_Текст для анализа_:
◇ ◇ ◇

1. О предмете исследования в ФА. В целом понятно, что речь (пока) идет по преимуществу о таких понятиях, как (натуральное) число (Anzahl), множественность (Vielheit), совокупность (Inbegriff), причем ставится задача максимально конкретного и точного исследования происхождения (Ursprung) этих (и других) «числовых» понятий (Zahlbegriffe), взятых, на чем настаивает Гуссерль, в качестве всеобщих понятий. Нам необходимо тоже конкретно и точно определить, что все это означает для ФА Гуссерля.
1а). К теме «происхождения» – Ursprung. Сначала резюмируем сказанное о тех аспектах, которых Гуссерль в ФА очень бегло касается, но которыми он не собирается заниматься и не занимается сколько-нибудь специально и обстоятельно. Во-первых, не исследуются те стороны возникновения, происхождения и т. д. числовых понятий, которые могут уясняться из изучения истории человечества, так или иначе связанной с общеисторическим генезисом интересующих автора ФА числовых понятий, с особенностями исторического опыта отдельных народов, с наблюдениями за сохранившимися анклавами исторических реликтов на более поздних этапах истории, – с их исключительно интересными свидетельствами истории языка и т. д. Ибо внимание Гуссерля перенесено на индивидуальное сознание, на его процессы и акты. Но сразу же необходимо подчеркнуть, что «Ursrung» в смысле становления индивидуального сознания начиная от периодов детства до формирования «зрелого» опыта тоже не входит в кадр гуссерлевского исследования.
Другие вообще-то существующие, но не привлекающие внимания Гуссерля в ФА аспекты темы «Ursprung» (тоже применительно к возникновению числовых понятий) для нашей темы ещё интереснее. Здесь можно, скажем, заниматься психологией в прямом экспериментальном смысле, наблюдая за тем, как люди реально считают, производят арифметические операции, как они усваивают и понимают числовые понятия и т. д. Но и этот аспект, в сущности, не присутствует в ФА (за исключением беглых ссылок на работы, подобные «Психологии звука» К. Штумпфа, где такие исследования порой обобщаются; но и в этих случаях Гуссерль, как мы увидим, обращает внимание скорее не на экспериментальные детали, а на теоретические идеи и различения).
Теперь, когда показано, какие аспекты темы «Ursprung» не исследуются Гуссерлем, постараемся – опираясь на уже разобранный материал – максимально точно определить, что именно и конкретно подразумевается автором ФА, когда он употребляет, применительно к числовым понятиям, слова «Ursprung» (происхождение), «Entstehung» (возникновение) и т. д.

◇ ◇ ◇

_Пункт задания A_: Сократите абзац текста для анализа, начинающийся словами «Другие вообще-то существующие», и оформите его списком с сохранением основных фактов.
_Пункт задания B_: Продублируйте фрагмент текста для анализа, который открывается словами, содержащими «1. О предмете», и завершается словами «для ФА Гуссерля.».

◇ ◇ ◇

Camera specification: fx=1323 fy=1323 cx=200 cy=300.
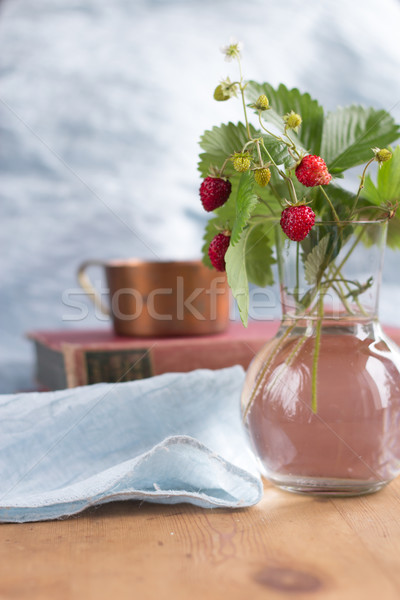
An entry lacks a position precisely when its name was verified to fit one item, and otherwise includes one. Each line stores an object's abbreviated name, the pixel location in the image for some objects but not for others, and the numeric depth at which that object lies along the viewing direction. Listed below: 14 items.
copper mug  0.97
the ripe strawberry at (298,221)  0.67
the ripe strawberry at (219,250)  0.70
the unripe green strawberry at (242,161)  0.67
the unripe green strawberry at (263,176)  0.67
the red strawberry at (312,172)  0.67
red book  0.92
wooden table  0.61
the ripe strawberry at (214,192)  0.69
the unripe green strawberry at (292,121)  0.67
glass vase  0.70
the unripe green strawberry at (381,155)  0.68
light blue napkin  0.70
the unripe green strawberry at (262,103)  0.67
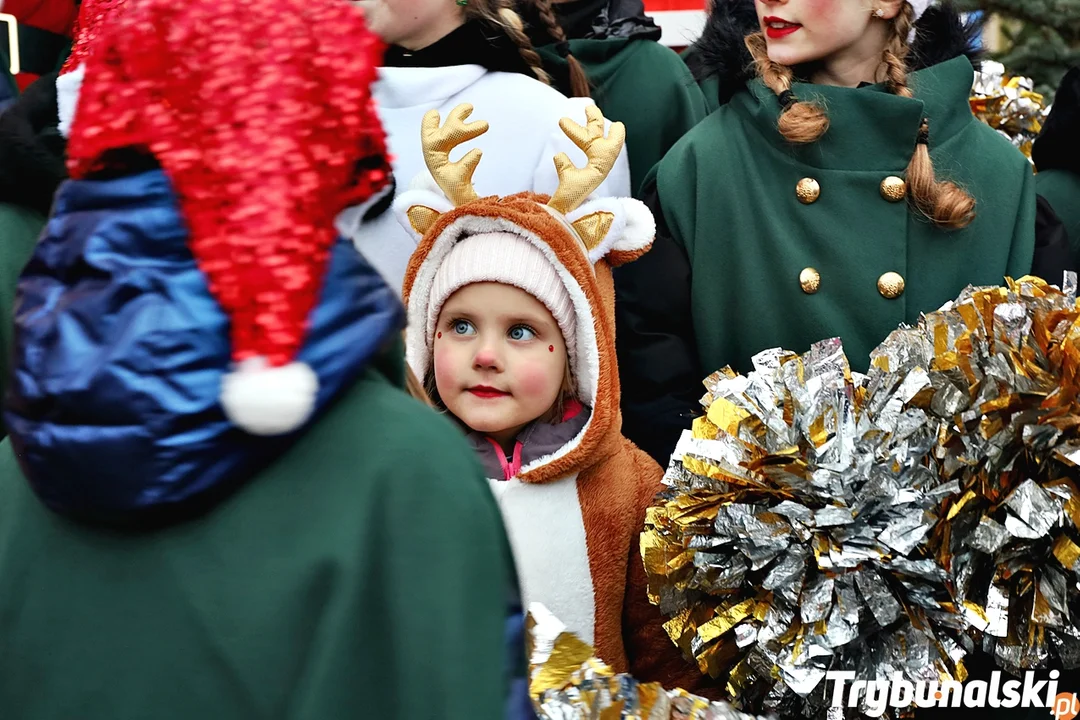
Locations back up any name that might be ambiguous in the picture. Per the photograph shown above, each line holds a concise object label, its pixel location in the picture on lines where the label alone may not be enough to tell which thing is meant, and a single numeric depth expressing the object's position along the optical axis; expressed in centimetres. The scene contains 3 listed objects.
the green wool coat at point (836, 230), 567
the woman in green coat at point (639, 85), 615
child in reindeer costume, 549
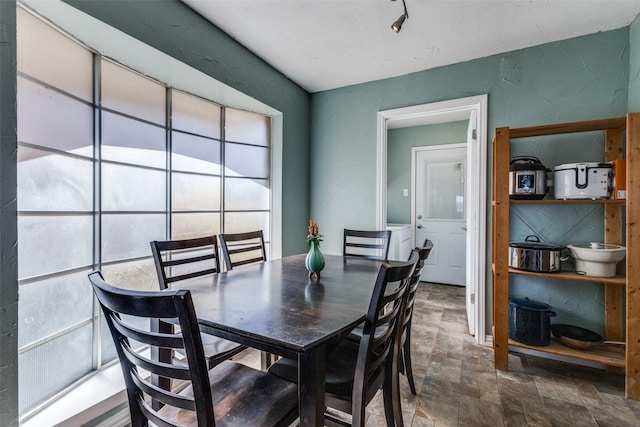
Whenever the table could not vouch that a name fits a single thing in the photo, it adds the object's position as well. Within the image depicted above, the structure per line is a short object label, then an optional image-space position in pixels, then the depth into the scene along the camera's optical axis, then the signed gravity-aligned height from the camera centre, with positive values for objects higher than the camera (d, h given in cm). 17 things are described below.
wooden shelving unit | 197 -20
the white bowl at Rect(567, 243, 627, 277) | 189 -31
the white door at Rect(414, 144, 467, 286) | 421 +7
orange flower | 164 -12
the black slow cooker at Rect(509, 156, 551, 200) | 209 +24
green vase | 164 -28
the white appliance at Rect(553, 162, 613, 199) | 192 +23
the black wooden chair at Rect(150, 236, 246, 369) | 143 -36
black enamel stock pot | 204 -81
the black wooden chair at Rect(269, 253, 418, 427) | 102 -68
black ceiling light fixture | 165 +112
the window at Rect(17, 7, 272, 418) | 136 +16
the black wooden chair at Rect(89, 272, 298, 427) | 71 -54
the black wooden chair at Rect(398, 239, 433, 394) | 133 -50
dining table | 90 -39
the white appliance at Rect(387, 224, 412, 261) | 380 -41
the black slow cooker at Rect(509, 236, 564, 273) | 204 -32
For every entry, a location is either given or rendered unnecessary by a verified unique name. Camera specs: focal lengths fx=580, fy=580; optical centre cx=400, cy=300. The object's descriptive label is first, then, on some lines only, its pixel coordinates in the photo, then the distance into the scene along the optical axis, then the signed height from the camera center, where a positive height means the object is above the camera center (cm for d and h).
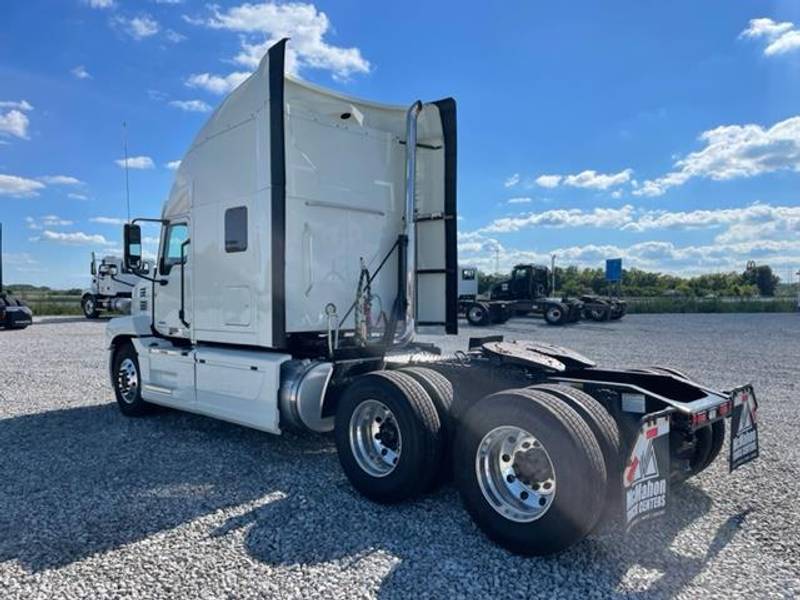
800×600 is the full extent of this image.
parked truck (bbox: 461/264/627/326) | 2608 -63
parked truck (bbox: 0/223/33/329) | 2227 -84
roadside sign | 3484 +127
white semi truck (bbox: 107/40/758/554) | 365 -60
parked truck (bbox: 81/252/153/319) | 2792 -9
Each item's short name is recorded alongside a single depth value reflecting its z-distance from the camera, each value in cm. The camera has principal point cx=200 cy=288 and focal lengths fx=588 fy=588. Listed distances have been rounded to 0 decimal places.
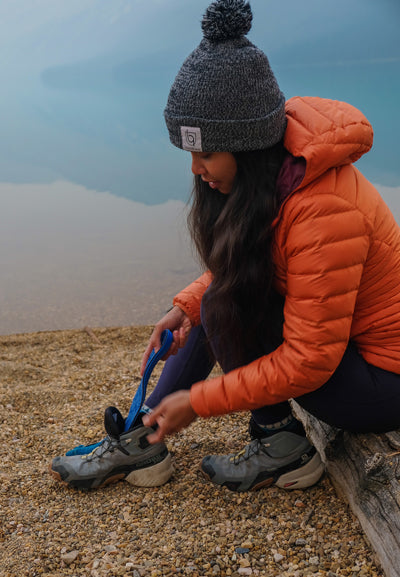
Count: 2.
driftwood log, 138
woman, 126
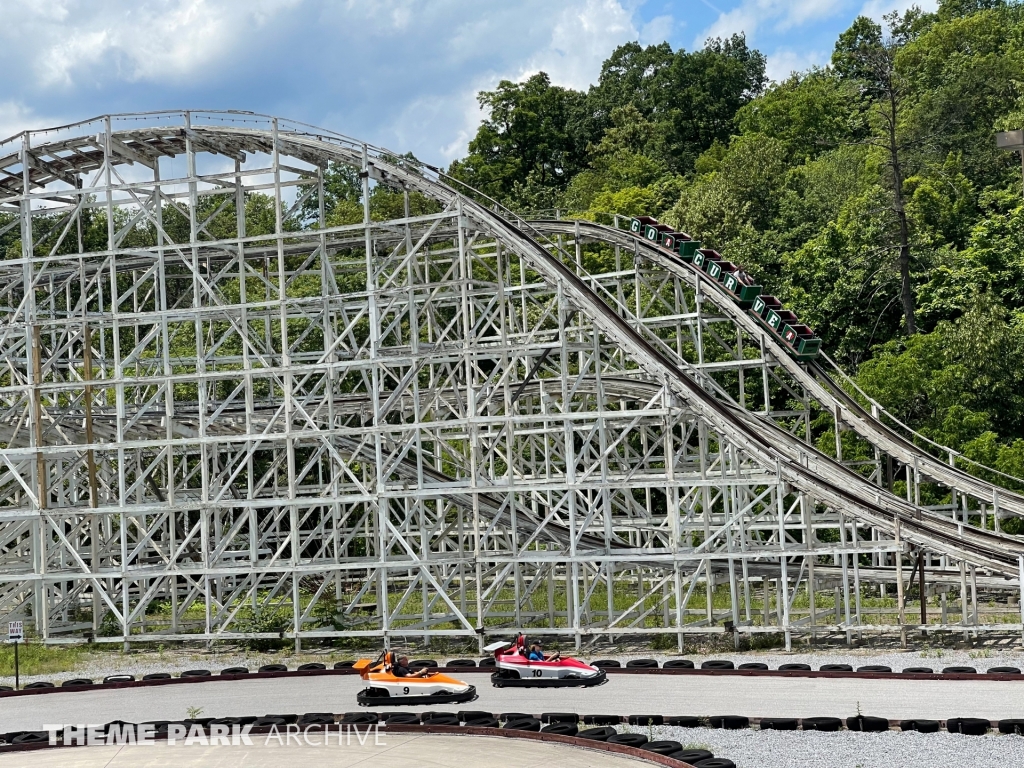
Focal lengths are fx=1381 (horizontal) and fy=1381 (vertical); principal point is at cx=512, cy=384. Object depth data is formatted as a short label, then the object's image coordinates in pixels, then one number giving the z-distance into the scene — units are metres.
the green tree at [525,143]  87.19
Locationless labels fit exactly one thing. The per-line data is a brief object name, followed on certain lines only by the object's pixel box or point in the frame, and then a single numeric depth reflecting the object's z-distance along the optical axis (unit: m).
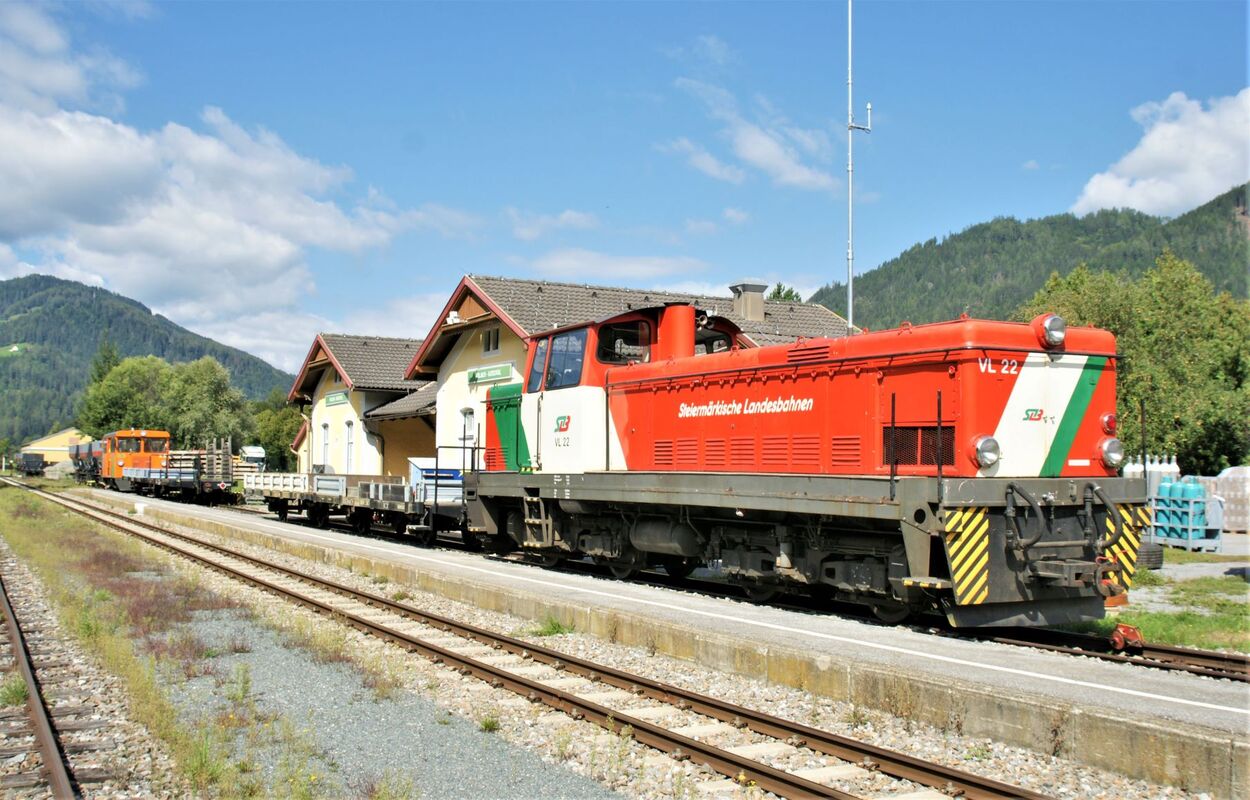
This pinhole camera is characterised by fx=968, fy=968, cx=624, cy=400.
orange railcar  46.94
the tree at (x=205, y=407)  79.75
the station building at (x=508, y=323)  26.03
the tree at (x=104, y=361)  112.75
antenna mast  18.19
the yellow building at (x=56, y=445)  125.38
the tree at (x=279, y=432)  108.38
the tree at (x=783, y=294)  65.38
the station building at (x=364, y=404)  34.75
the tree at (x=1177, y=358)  33.06
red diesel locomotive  9.33
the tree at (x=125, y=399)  94.31
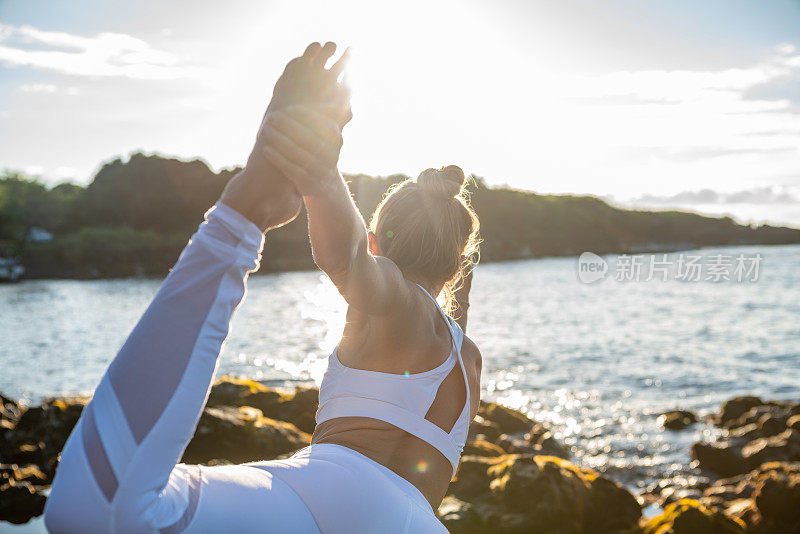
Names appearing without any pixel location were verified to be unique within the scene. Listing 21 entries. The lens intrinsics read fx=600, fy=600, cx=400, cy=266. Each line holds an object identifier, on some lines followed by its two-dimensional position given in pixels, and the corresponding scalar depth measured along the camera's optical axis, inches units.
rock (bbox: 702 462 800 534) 255.3
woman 49.7
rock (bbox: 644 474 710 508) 367.9
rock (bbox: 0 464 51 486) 275.6
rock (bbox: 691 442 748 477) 417.4
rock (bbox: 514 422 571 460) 417.1
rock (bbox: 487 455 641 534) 224.8
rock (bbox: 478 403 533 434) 452.8
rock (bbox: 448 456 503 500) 238.4
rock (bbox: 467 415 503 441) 414.0
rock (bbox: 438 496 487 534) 213.5
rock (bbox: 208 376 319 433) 382.0
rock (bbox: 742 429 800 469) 411.5
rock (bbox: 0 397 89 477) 321.4
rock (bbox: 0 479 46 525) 246.4
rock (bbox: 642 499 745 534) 211.8
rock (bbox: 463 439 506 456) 325.4
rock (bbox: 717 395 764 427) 534.9
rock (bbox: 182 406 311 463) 289.7
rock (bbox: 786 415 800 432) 456.4
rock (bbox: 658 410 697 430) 525.7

◇ ◇ ◇

_Ожидаемый результат A_:
- Есть и другие аспекты темы «Ursprung» применительно к возникновению числовых понятий. Гуссерль в ФА их не рассматривает, но для нашей темы они ещё интереснее.
- Один из них — экспериментальная психология: наблюдение за тем, как люди реально считают, выполняют арифметические операции, усваивают и понимают числовые понятия.
- В ФА этот аспект по сути отсутствует. Исключение составляют беглые ссылки на работы вроде «Психологии звука» К. Штумпфа, где такие исследования порой обобщаются.
- Даже в этих ссылках Гуссерль обращает внимание скорее на теоретические идеи и различения, чем на экспериментальные детали.

_Ожидаемый результат B_:
1. О предмете исследования в ФА. В целом понятно, что речь (пока) идет по преимуществу о таких понятиях, как (натуральное) число (Anzahl), множественность (Vielheit), совокупность (Inbegriff), причем ставится задача максимально конкретного и точного исследования происхождения (Ursprung) этих (и других) «числовых» понятий (Zahlbegriffe), взятых, на чем настаивает Гуссерль, в качестве всеобщих понятий. Нам необходимо тоже конкретно и точно определить, что все это означает для ФА Гуссерля.